In the interlocutory decision R 19/12 dated 25 April 2014, the Enlarged Board of the European Patent Office (EPO) came to the conclusion that its chairman is suspected of partiality and has therefore been replaced. It can be expected that this decision will give rise to some turmoil within the EPO.
While the decision at first sight seems to be directed against the chairman, it actually is not. Instead, the decision is basically a criticism of the organizational structure in which the Enlarged Board of Appeal of the EPO is embedded. This Enlarged Board is presided by a chairman who almost always – although not prescribed by the European Patent Convention – also serves as a Vice-President of the EPO. According to Article 10 of the European Patent Convention, Vice-Presidents of the EPO shall assist the President. Currently, this assistance includes a participation of the Vice-Presidents in the so-called Management Committee of the President. Based on this linkage to the management of the Office, the referring party in this case objected to the chairman of the Enlarged Board arguing that the necessary independence of the judge-like position of the chairman was jeopardized.
The deciding Enlarged Board sat in a composition of three members without the objected chairman and gave a detailed analysis of partiality objections under the European Patent Convention, under national laws of Member States, and also under the European Convention on Human Rights. It then developed the following criterion for assessing a partiality objection:
“It is decisive whether a rational, objective and informed observer taking into account the circumstances of the case would conclude that the [objecting] party could for good reasons doubt the impartiality of the objected member [of the Board].”
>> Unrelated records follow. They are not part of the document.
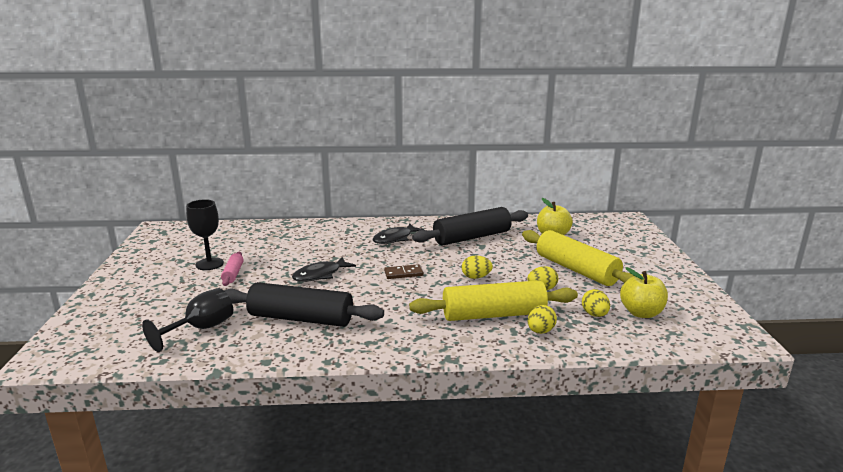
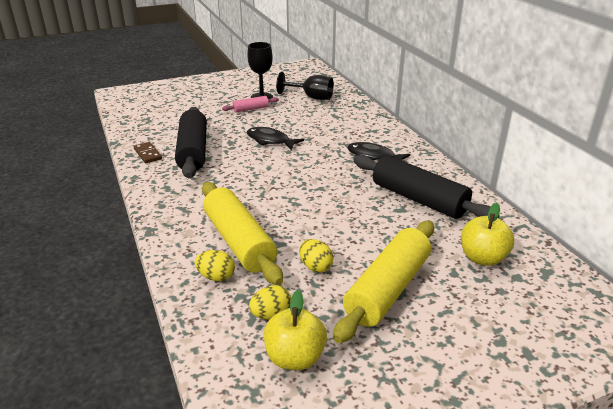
camera: 70 degrees right, 10 degrees up
black goblet [142,288,233,352] -> black goblet moved to [276,72,334,100]
brown domino [384,264,424,279] -> brown domino moved to [134,142,162,163]
yellow egg [462,256,493,279] -> none

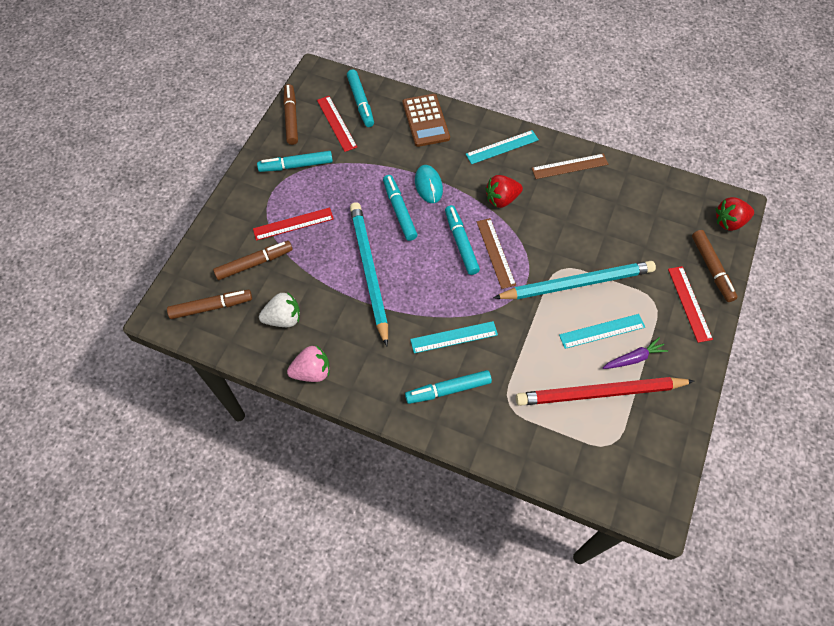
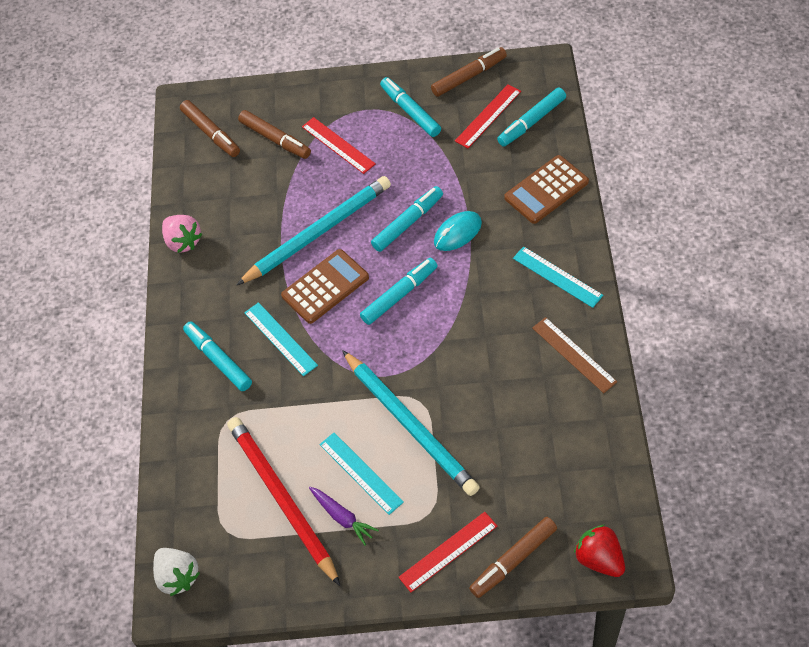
camera: 70 degrees right, 5 degrees down
white strawberry [259,292,300,327] -> white strawberry moved to [153,548,200,596]
brown ruler [477,218,516,289] -> none
red strawberry [485,175,523,208] -> none
none -> brown calculator [281,249,369,324]

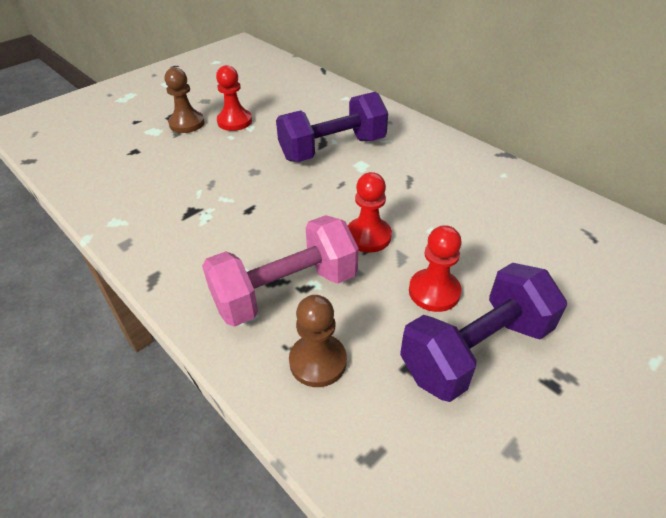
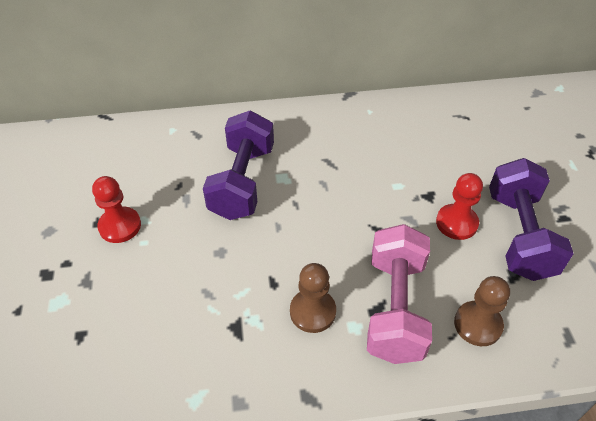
camera: 55 degrees left, 5 degrees up
brown pawn [165,67,204,133] -> brown pawn moved to [290,263,336,333]
red pawn [348,172,392,253] -> none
In view of the objected chairman’s management duties which are discussed in detail in the decision, the Board believed that the mentioned observer would have concluded that the objecting party could for good reasons doubt the impartiality of the chairman. Accordingly, the chairman was replaced. Thus demonstrating that an objection as in this case can probably be raised in any review procedure under the European Patent Convention. Unfortunately, an untenable situation is likely to result. The decision in this case begs for a re-organization of the management and in particular of the participation of members of the Enlarged Board of Appeal in the management. Moreover, the Enlarged Board of Appeal obviously used this case to stress that the independence of the Boards of Appeal within the EPO is presently not sufficiently reflected and should enjoy further enhancement.